* _PROBLEM STATEMENT_
Please restate the data word for word, in full.

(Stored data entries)
◇ ◇ ◇ ◇ ◇

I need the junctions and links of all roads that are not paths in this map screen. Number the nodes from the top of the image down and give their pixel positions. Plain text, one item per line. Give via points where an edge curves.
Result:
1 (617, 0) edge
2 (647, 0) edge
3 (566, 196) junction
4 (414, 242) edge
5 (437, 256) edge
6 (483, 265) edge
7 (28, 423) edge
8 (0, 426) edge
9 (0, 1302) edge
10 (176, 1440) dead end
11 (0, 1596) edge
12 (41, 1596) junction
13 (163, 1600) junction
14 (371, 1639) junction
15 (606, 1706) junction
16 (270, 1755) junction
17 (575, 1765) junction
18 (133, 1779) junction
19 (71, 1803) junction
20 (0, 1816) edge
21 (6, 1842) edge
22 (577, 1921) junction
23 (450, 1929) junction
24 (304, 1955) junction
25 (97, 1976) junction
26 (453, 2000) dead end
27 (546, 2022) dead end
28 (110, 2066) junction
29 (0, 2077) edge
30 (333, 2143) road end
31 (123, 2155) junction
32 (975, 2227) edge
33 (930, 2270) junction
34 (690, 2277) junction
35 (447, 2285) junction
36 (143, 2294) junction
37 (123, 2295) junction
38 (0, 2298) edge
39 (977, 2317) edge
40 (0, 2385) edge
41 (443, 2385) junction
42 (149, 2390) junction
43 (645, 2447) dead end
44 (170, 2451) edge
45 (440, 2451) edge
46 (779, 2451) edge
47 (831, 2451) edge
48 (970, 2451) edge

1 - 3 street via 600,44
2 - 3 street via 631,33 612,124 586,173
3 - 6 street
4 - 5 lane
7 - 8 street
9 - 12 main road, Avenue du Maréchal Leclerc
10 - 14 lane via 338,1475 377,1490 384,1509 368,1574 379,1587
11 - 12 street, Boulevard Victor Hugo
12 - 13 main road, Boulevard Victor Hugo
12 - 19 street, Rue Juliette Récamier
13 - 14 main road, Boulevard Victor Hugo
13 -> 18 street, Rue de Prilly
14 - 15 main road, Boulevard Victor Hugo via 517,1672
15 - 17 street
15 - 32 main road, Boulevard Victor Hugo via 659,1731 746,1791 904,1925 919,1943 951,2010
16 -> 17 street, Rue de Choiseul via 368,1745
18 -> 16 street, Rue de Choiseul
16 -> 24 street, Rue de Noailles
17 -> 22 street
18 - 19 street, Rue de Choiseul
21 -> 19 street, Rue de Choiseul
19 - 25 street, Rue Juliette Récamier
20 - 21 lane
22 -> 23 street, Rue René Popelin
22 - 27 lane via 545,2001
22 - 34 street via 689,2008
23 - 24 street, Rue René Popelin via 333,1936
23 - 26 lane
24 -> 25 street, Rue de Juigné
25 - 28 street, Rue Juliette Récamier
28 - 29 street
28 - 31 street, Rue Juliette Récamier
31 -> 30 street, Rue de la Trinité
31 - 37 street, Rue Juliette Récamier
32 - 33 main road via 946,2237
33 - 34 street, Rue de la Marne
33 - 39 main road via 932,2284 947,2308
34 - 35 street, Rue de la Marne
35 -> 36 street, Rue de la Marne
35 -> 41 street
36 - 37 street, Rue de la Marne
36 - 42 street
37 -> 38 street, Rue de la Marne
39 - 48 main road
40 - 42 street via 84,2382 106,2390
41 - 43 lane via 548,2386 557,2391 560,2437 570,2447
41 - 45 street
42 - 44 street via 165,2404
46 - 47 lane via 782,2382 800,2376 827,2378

◇ ◇ ◇ ◇ ◇

* _RESPONSE TO THE TASK_
I need the junctions and links of all roads that are not paths in this map screen. Number the nodes from the top of the image down and give their pixel positions. Plain text, one item per line. Give via points where an edge curves.
Result:
1 (617, 0) edge
2 (647, 0) edge
3 (566, 196) junction
4 (414, 242) edge
5 (437, 256) edge
6 (483, 265) edge
7 (28, 423) edge
8 (0, 426) edge
9 (0, 1302) edge
10 (176, 1440) dead end
11 (0, 1596) edge
12 (41, 1596) junction
13 (163, 1600) junction
14 (371, 1639) junction
15 (606, 1706) junction
16 (270, 1755) junction
17 (575, 1765) junction
18 (133, 1779) junction
19 (71, 1803) junction
20 (0, 1816) edge
21 (6, 1842) edge
22 (577, 1921) junction
23 (450, 1929) junction
24 (304, 1955) junction
25 (97, 1976) junction
26 (453, 2000) dead end
27 (546, 2022) dead end
28 (110, 2066) junction
29 (0, 2077) edge
30 (333, 2143) road end
31 (123, 2155) junction
32 (975, 2227) edge
33 (930, 2270) junction
34 (690, 2277) junction
35 (447, 2285) junction
36 (143, 2294) junction
37 (123, 2295) junction
38 (0, 2298) edge
39 (977, 2317) edge
40 (0, 2385) edge
41 (443, 2385) junction
42 (149, 2390) junction
43 (645, 2447) dead end
44 (170, 2451) edge
45 (440, 2451) edge
46 (779, 2451) edge
47 (831, 2451) edge
48 (970, 2451) edge

1 - 3 street via 600,44
2 - 3 street via 631,33 612,124 586,173
3 - 6 street
4 - 5 lane
7 - 8 street
9 - 12 main road, Avenue du Maréchal Leclerc
10 - 14 lane via 338,1475 377,1490 384,1509 368,1574 379,1587
11 - 12 street, Boulevard Victor Hugo
12 - 13 main road, Boulevard Victor Hugo
12 - 19 street, Rue Juliette Récamier
13 - 14 main road, Boulevard Victor Hugo
13 -> 18 street, Rue de Prilly
14 - 15 main road, Boulevard Victor Hugo via 517,1672
15 - 17 street
15 - 32 main road, Boulevard Victor Hugo via 659,1731 746,1791 904,1925 919,1943 951,2010
16 -> 17 street, Rue de Choiseul via 368,1745
18 -> 16 street, Rue de Choiseul
16 -> 24 street, Rue de Noailles
17 -> 22 street
18 - 19 street, Rue de Choiseul
21 -> 19 street, Rue de Choiseul
19 - 25 street, Rue Juliette Récamier
20 - 21 lane
22 -> 23 street, Rue René Popelin
22 - 27 lane via 545,2001
22 - 34 street via 689,2008
23 - 24 street, Rue René Popelin via 333,1936
23 - 26 lane
24 -> 25 street, Rue de Juigné
25 - 28 street, Rue Juliette Récamier
28 - 29 street
28 - 31 street, Rue Juliette Récamier
31 -> 30 street, Rue de la Trinité
31 - 37 street, Rue Juliette Récamier
32 - 33 main road via 946,2237
33 - 34 street, Rue de la Marne
33 - 39 main road via 932,2284 947,2308
34 - 35 street, Rue de la Marne
35 -> 36 street, Rue de la Marne
35 -> 41 street
36 - 37 street, Rue de la Marne
36 - 42 street
37 -> 38 street, Rue de la Marne
39 - 48 main road
40 - 42 street via 84,2382 106,2390
41 - 43 lane via 548,2386 557,2391 560,2437 570,2447
41 - 45 street
42 - 44 street via 165,2404
46 - 47 lane via 782,2382 800,2376 827,2378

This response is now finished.